One project, a koi pond, has been the site of a student led battle against herons, “A great blue heron comes and steals the fish, so we netted the whole thing.” While the students occasionally struggle to fend off some birds, they raise chickens.  The chickens are provided by the county, after they are used to monitor for West Nile virus of the population across the county. They sell the eggs, about 2-3 dozen per week in the summer.  Lucy explained another important role of the chickens, “We pick off aphid eaten leaves and feed them to our chickens, so we don’t waste anything.” 
Like chickens, the vast number of other organisms makes the center unique.  Mr. Meyer summarizes the main lesson of the facility, “We’re trying to teach the kids that there’s a cycle and we need to complete it.  It’s a regenerative process.”  The aquaponics center is completely organic, so the students use “flowers to attract lady bugs to eat the aphids, as a part of their ‘Integrative Pest Management Program.’”  They also spend a lot of time hand washing aphids of off produce, instead of spraying pesticides.  Hops are growing on the side of the building to create shade and the compost will help fertilize the produce.
You can have the culmination of this student and plant communal effort on Instagram at SLV Aquaponics.
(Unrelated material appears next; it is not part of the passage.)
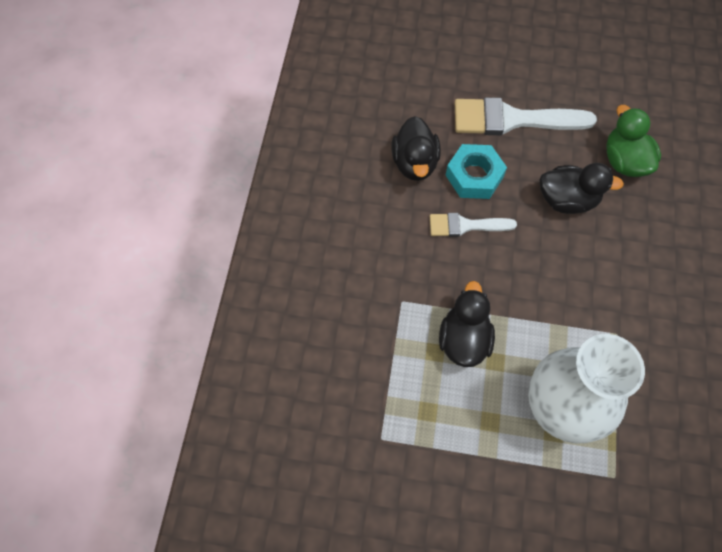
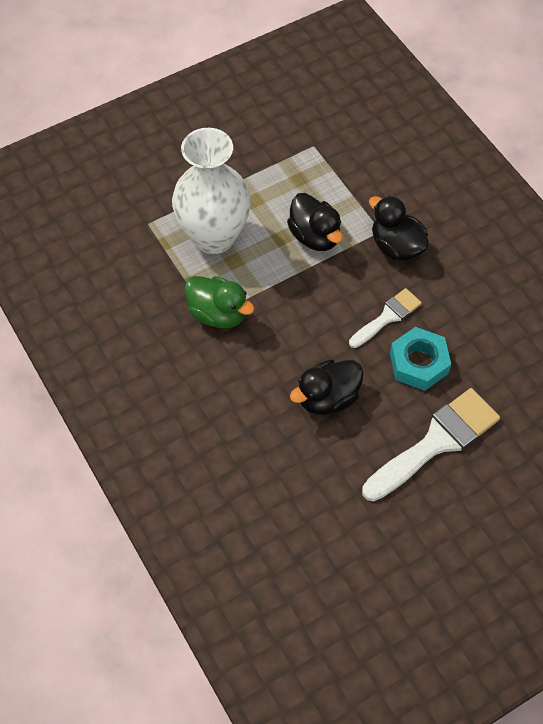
camera: 140 degrees right, 5 degrees down
black duck [392,116,441,181] -> black duck moved to [369,196,429,261]
green duck [606,105,661,177] -> green duck moved to [184,276,255,328]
Produce and succulent boxes are regularly posted for sale via the social media platform.  Erin explained, “We’ve been selling since the greenhouse has been up, but now we’re trying to structure the way we sell.”  Additionally, this past semester, the program hosted a winter’s farmers’ market.  They’re hoping to have another soon, in front of the Performing Arts Center. Lucy hoped to soon work with the Felton Farmers’ Market, “For our next farmer’s market, we’re asking a bunch of people to contribute.  We’d like [the next market] to branch out from produce.”
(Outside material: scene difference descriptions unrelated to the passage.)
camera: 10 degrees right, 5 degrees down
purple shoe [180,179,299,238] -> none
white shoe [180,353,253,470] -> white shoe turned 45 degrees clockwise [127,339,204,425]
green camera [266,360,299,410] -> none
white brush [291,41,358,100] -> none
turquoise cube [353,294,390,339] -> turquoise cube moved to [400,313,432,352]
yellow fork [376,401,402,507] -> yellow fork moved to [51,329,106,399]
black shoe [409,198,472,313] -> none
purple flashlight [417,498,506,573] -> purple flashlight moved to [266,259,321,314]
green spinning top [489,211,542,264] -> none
To learn at the center, students must take biology their first year, aquaculture as sophomores, and then enter the aquaponics class as juniors.  Some students, like the student in charge of maintaining and testing the water quality, impressively began to learn their skills “back in 6th grade.” To culminate their education, seniors help as out as teaching assistants and help maintain the center in the summer.  After graduation, there are many opportunities to continue their love of aquaponics.  According to Mr. Meyer, “Cabrillo has an aquaponics program, UCSC is putting one in, Davis has one, University of Kentucky has an outrageous program, so does the Santa Fe Community College.  There’s a lot of room for these kids to go.  We’re giving them a pathway to continue their education or get out into the field, like at Ouroboros Farms in Half Moon Bay.”
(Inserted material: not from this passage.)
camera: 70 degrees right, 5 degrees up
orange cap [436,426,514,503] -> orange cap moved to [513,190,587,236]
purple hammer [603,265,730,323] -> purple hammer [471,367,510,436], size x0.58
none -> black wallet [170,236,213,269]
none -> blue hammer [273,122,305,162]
While student opportunities are greatly increasing, so are opportunities for the facility.  Mr. Meyer is excited to get commercial worm bins, use the school’s compost, and sell worms. Plant friendly solar panels are another step for the facility.  They’re made by a local Scotts Valley business, let in enough light for plants to grow, and would power the greenhouse.  As a bigger project, SLVHS is planning to build a bigger classroom for CTE classes, including science, aquaponics, aquaculture, and visual arts.  Mr. Meyer also hopes to expand the program with two other aquaponics and aquaculture classes. Between cultivating produce, maintaining water and soil levels, selling their product, expanding the center, composting, and caring for other organisms, the aquaponics program is teaching the tools of an admirable trade.